Dynamics of Planetary Interiors
in partnership with Cooperative Institute for Deep Earth Research.
Coordinators: Bruce Buffett, Bill McDonough, Barbara Romanowicz, Quentin Williams
Earth is a dynamic planet with two separate convecting domains, the rocky outer shell (the mantle) and inner metallic core, both of which are driven by a combination of primordial and radiogenic heat sources. These sources power a host of geological processes including the geodynamo, plate tectonics, mountain building, volcanism and degassing of volatiles to the atmosphere, all of which are familiar surface expressions of the internal dynamics. The purpose of CIDER 2014 is to bring together scientists from different disciplines to better understand how the complex interplay of processes in the interior of Earth and other terrestrial planets shape the internal structure of these bodies and govern their longterm evolution.
The CIDER summer program will address two aspects of planetary dynamics. The first part of the program will focus on models for the present-day convective flow and the criteria used to assess these models. Common constraints include the gravity field, plate motions, heat flow, surface topography, the three-dimensional structure of variations in elastic wave speeds, and the composition of meteorites, terrestrial samples and bulk planets. Additional information can be inferred from maps of seismic anisotropy, deflections in the depth of solid-state phase transition, and the seismicity of subducted oceanic plates that project into the mantle from ocean trenches. Less conventional constraints might include the curvature of trenches or paleomagnetic evidence for true polar wander. The overarching goal is to assess uncertainties and identify areas where future progress is required, both in the models and in the observations.
The second part of the program will deal with the interplay of processes that govern the evolution of mantle flow over geological time. What are the conditions for the onset of plate tectonics and when did this occur? How are new subduction zones initiated and what controls the reorganization of plate motions? How has heat flow varied over the age of the Earth? Has the Earth always had a magnetic field? Few direct observations are available, so greater reliance is placed on more indirect connections between models and measurements. For example, geochemical measurements of isotopic heterogeneity in basalt reveal distinct and persistent reservoirs in the mantle. The origin and spatial distribution of these reservoirs is not known, although secular trends in the chemistry of ancient lava flows provide constraints on the temporal evolution of at least some of these reservoirs. However, the persistence of these reservoirs appears to be inconsistent with estimates of convective mixing, based on models of present-day flow in the mantle. Such inconsistencies imply shortcomings in our understanding of the present-day dynamics and/or the evolution of these dynamic processes back in time.
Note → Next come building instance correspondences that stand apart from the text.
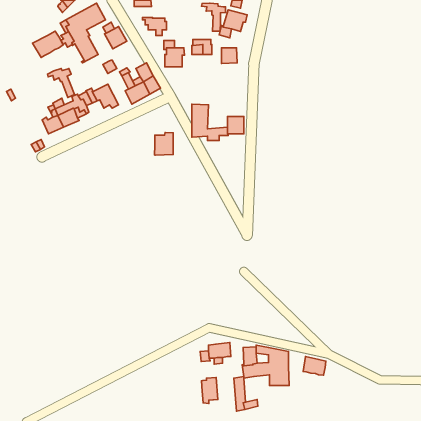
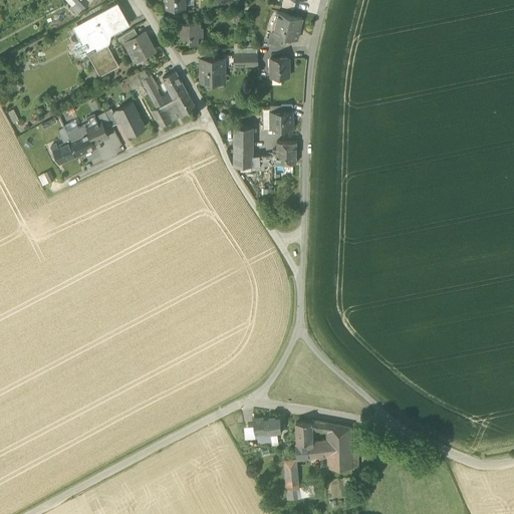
building: [201,3,226,31] -> none
building: [33,31,63,58] -> none
building: [47,68,74,97] -> none
building: none -> [271,112,293,131]
building: [154,133,173,155] -> none
building: [303,357,326,375] -> none
building: [201,377,218,403] -> none

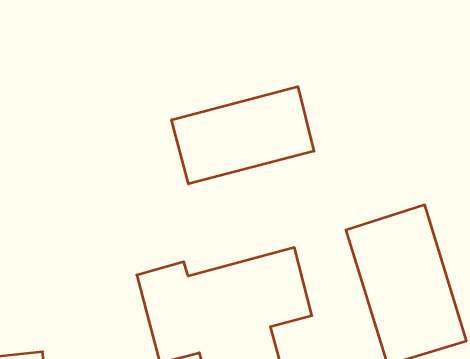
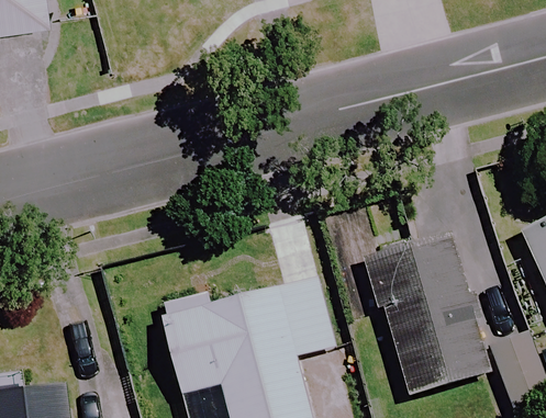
building: [172,87,314,184] -> none

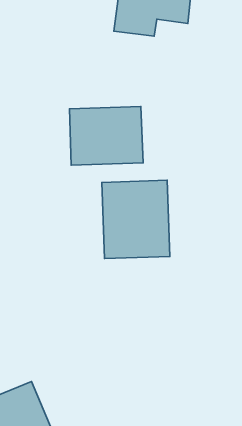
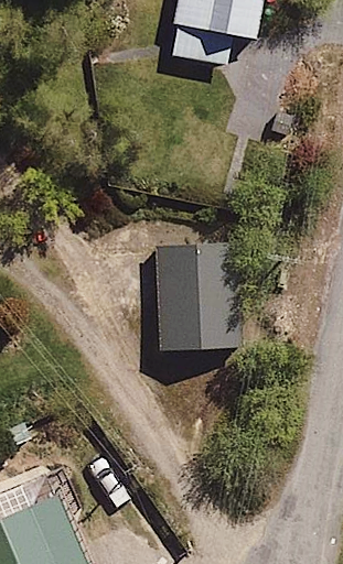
building: [70,106,143,165] -> none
An analogous inconsistency arises in the thermal history of the Earth when cosmochemical abundances of heat-producing elements are combined with conventional models of convection. These inconsistencies reflect an incomplete understanding of planetary dynamics.
Recent advances across the disciplines motivate the proposed CIDER program. Refinements in seismological methods now provide more reliable images of the threedimensional elastic structure of the mantle, particularly at the largest scales. At the same time advances in our understanding of the physical properties of Earth materials at high pressure and temperature give us new insights into physical processes and better constrain numerical simulations. For example, a recent revision in the transport properties of liquid iron at high pressure and temperature has overturned the convention view of convection in Earth’s core and raised questions about how a field was generated early in the history of our planet. Interdisciplinary collaborations in the emerging field of neutrino geophysics have provided insights into the abundance and distribution of heat producing elements (Th & U) in the Earth.
Advances in computing have also enabled dramatic improvements in the numerical simulation of complex processes. Increasingly, numerical simulations are combined with data assimilation schemes and inverse methods to constrain initial conditions, estimate model parameters or identify missing physical components in the models. This emerging trend offers better integration of data and models, but it also imposes greater demands on both the models and the data. The limitations and uncertainties in the models and the observations need to be understood and quantified, requiring greater coordination across the disciplines. The proposed program will focus a broad base of expertise on several long-standing problems. The format is unique in that it enables in-depth discussion of competing ideas from a multidisciplinary perspective.